** TASK GOAL **
Would you transcribe the records below exactly, omitting every picture?

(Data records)
════════════════════

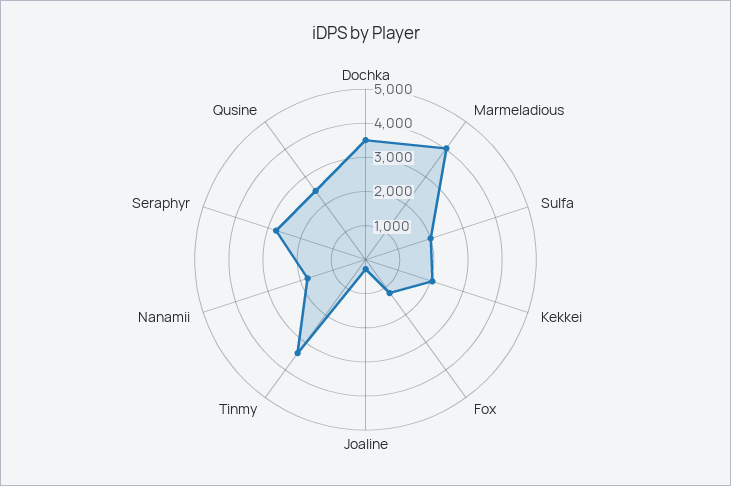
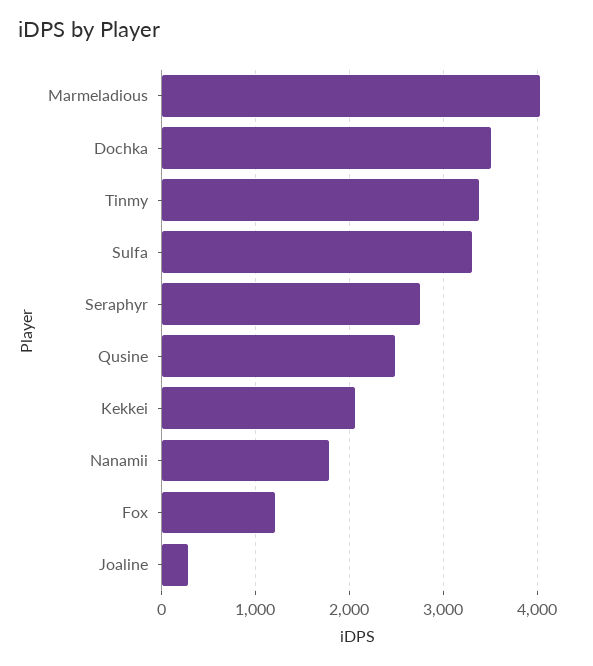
Sulfa: 2000 -> 3300

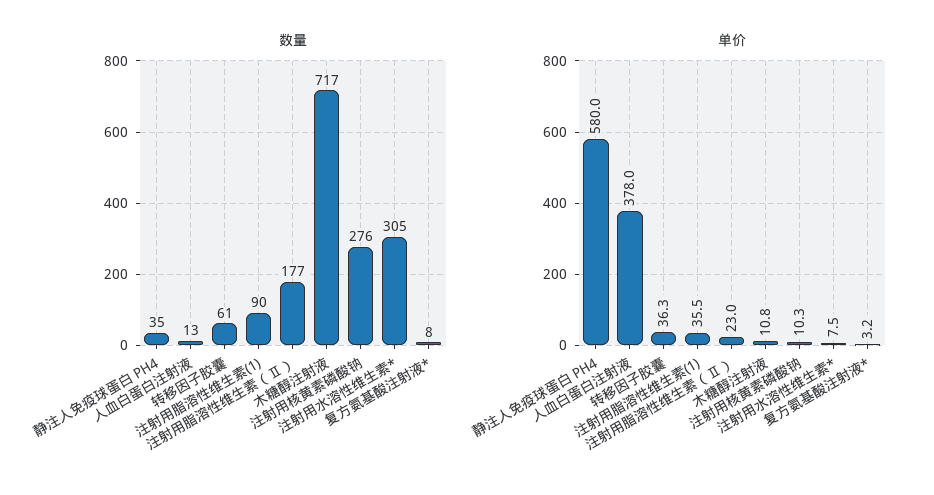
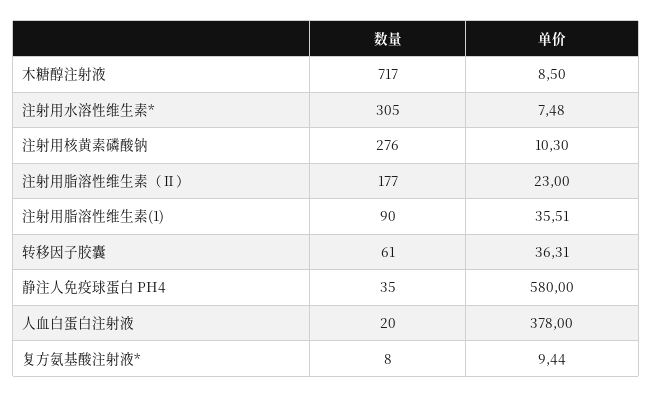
数量, 人血白蛋白注射液: 13 -> 20
单价, 木糖醇注射液: 10.8 -> 8.5
单价, 复方氨基酸注射液*: 3.2 -> 9.44

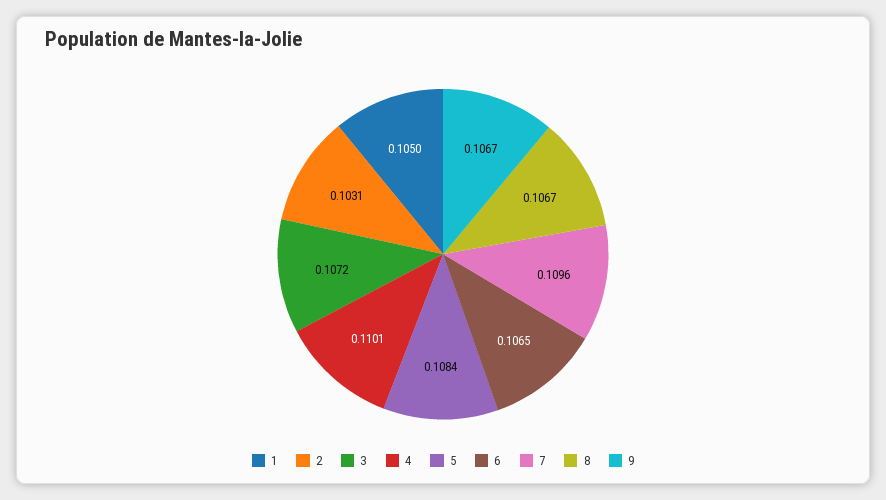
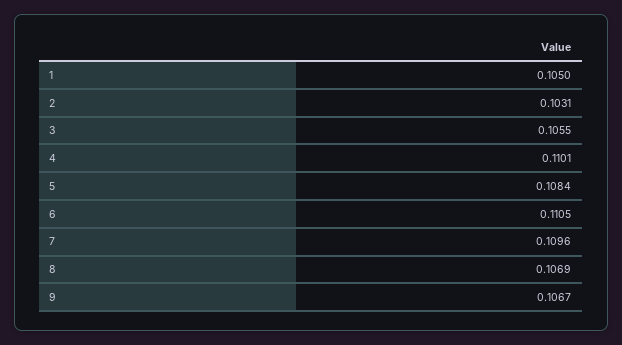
3: 0.1072 -> 0.1055
6: 0.1065 -> 0.1105
8: 0.1067 -> 0.1069

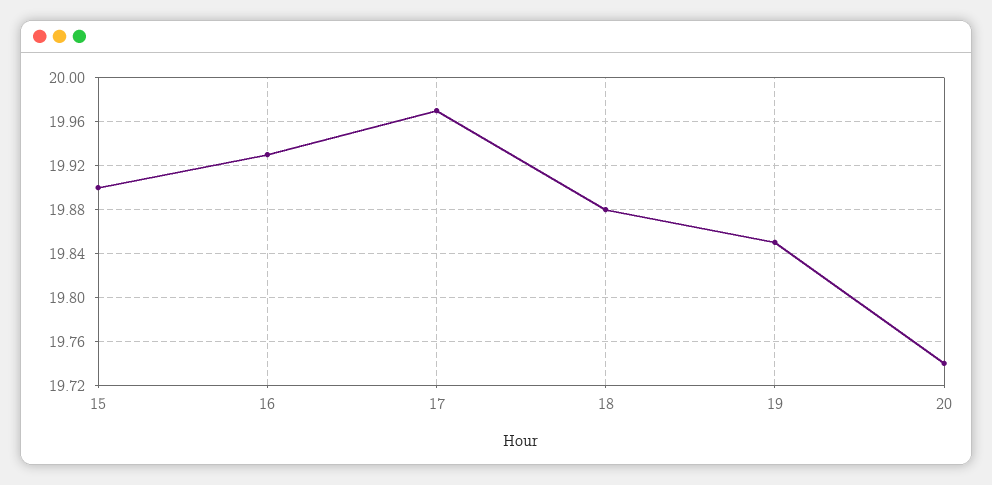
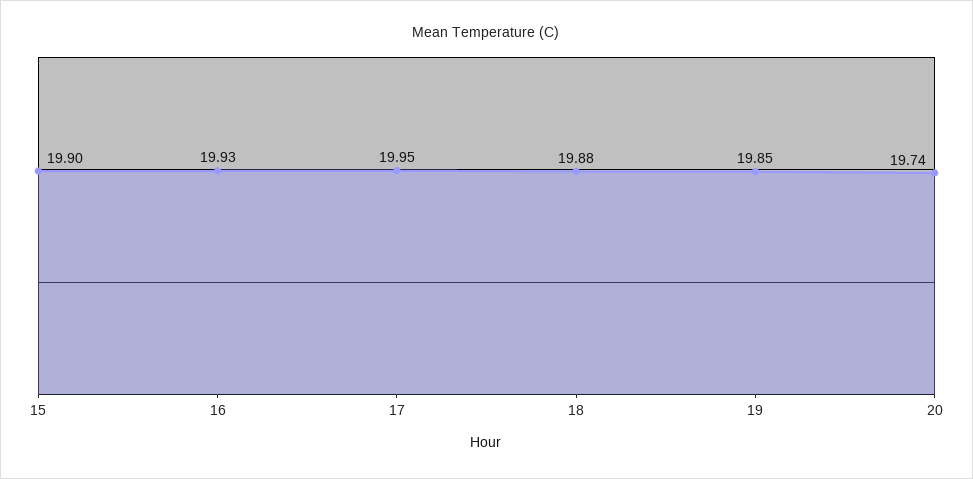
17: 19.97 -> 19.95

════════════════════

** WORKED SOLUTION **
Sulfa: 2000 -> 3300

数量, 人血白蛋白注射液: 13 -> 20
单价, 木糖醇注射液: 10.8 -> 8.5
单价, 复方氨基酸注射液*: 3.2 -> 9.44

3: 0.1072 -> 0.1055
6: 0.1065 -> 0.1105
8: 0.1067 -> 0.1069

17: 19.97 -> 19.95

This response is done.